The two changes mentioned above serve essentially the same purpose. Any search engine results show the web pages of highest “qualities (relevance, popularity, etc),” and because the web is continuously evolving with flood of new information poured on every second, a web page that was previously ranked the highest may not be the highest ranked (or shouldn’t be) page tomorrow. Google considered these factors into its Image search, and aimed to refine their search results based on “retiring” images that no longer appear to have a significant impact. Instead of just rearranging the already existing results, retiring means getting rid of some results because there are just too many choices and results a user can process. Unlike web pages in which one can retrieve a relatively ample amount of information of users (preference, in-links, etc) in order for search engine to provide the most accurate and consistent results, Image search does not provide much information. When one searches for Image, one scrolls down first one or two pages of results, and clicks on one image based on many differing personal factors.

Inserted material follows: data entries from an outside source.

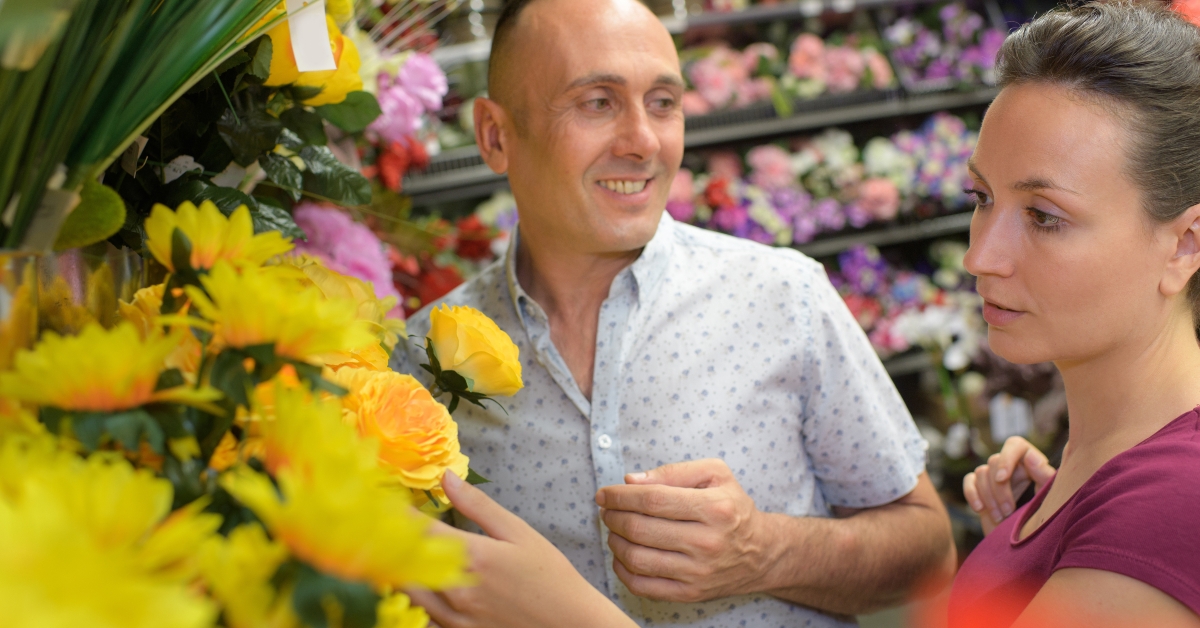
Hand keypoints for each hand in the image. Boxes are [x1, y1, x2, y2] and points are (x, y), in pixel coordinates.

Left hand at [406, 472, 636, 627]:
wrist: (569, 624)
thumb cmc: (549, 575)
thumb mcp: (519, 533)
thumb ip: (478, 506)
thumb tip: (446, 477)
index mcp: (471, 556)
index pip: (417, 529)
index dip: (396, 512)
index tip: (383, 498)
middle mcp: (455, 589)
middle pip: (401, 561)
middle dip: (392, 540)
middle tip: (387, 523)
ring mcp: (453, 616)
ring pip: (406, 589)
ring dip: (399, 567)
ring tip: (402, 548)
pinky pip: (422, 611)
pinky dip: (416, 592)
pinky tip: (425, 578)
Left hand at [594, 459, 774, 602]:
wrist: (761, 553)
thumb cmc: (732, 507)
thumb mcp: (716, 475)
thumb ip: (674, 472)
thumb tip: (632, 480)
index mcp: (714, 508)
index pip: (653, 500)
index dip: (621, 496)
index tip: (604, 494)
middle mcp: (707, 542)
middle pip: (641, 529)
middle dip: (613, 517)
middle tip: (606, 510)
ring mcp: (698, 572)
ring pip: (638, 558)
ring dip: (614, 542)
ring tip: (613, 530)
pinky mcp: (690, 593)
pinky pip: (643, 586)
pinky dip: (622, 570)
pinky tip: (621, 556)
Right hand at [963, 436, 1055, 534]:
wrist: (1027, 541)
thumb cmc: (1044, 519)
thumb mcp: (1050, 498)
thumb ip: (1045, 476)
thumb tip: (1031, 458)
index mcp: (1030, 463)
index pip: (1015, 445)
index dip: (1006, 458)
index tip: (1002, 479)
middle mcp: (1011, 465)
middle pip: (995, 461)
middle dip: (999, 489)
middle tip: (1008, 512)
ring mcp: (993, 475)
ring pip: (981, 472)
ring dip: (989, 497)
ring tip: (1000, 517)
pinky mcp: (979, 486)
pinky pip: (969, 480)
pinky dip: (972, 494)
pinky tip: (979, 509)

In this post, I wish to emphasize the term, as Google used, retiring information, as it seems to hold the key to future search engine formula for not only images, but also most likely web pages as well. The reason such measure of retirement of information can be explained through chapter 18.2 of the textbook regarding power laws. A power-law distribution shows up as a straight line on a log-log plot (see Figure 18.2 of textbook). But as mentioned, the web is continuously growing. Even though at current recurring findings show that the fraction of Web pages that have k in-links is approximately 1/k2, the total number of pages will increase, causing the whole straight line in Figure 18.2 to shift upwards. And even the rate of this shift, representing increase in user input is also increasing due to personal gadgets that provide internet access, such as Smartphones.
The effect of increasing user input to the web as a whole can be explained simply using the number of views in a Youtube video; a million views on a video was fairly rare and made the video a global hit only a few years ago, whereas a million views on a video today is very common. Just like a million-hit video is not the most accurate result today, Google saw the necessity to retire some images that previously got millions of attractions, but not so relevant later. It would not be too far in the future when the “popularity” or “number of in-links” become obsolete measures to rank web pages. One can only guess the new algorithm that will alter the ever-changing Google engine.